Saving for college has never been more important – or seemed more challenging. But the cost of college has soared 1,120% over the past 35 years and shows no signs of stopping.1 While preparing for this growing goal may seem like a challenge, it doesn't have to be a headache.
Whether you use a 529 account or another type of investment account, using ETFs at the core of your portfolio can help bolster your savings.
ETFs and saving for college
- Low costs; more savings
Costs add up; using ETFs, which have low costs, can help you keep more of what you earn over time.
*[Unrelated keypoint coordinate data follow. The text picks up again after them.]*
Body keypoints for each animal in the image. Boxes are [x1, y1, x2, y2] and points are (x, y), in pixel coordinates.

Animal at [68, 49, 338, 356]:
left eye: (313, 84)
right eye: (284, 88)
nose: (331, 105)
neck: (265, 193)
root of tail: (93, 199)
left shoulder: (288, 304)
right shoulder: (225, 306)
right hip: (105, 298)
- Returns can grow as tuition costs rise
With tuition costs rising four times faster than the rate of inflation,2 a college fund needs growth potential. Because there are both US and international stock ETFs, you can build a portfolio designed to grow with time.
- Potential to save on taxes
When every dollar counts, the cost of taxes can't be ignored. ETFs are designed to help minimize your tax bill, adding to your savings over time.
- Diversification simplified
The key to a successful long-term portfolio is diversification. Because ETFs offer hundreds of stocks or bonds in one fund, diversification is built in.
- Easy to use.
Because ETFs are diversified and generally follow an index, you don't have to worry about doing research on individual stocks and bonds. Take one worry off the table with easy-to-use ETFs.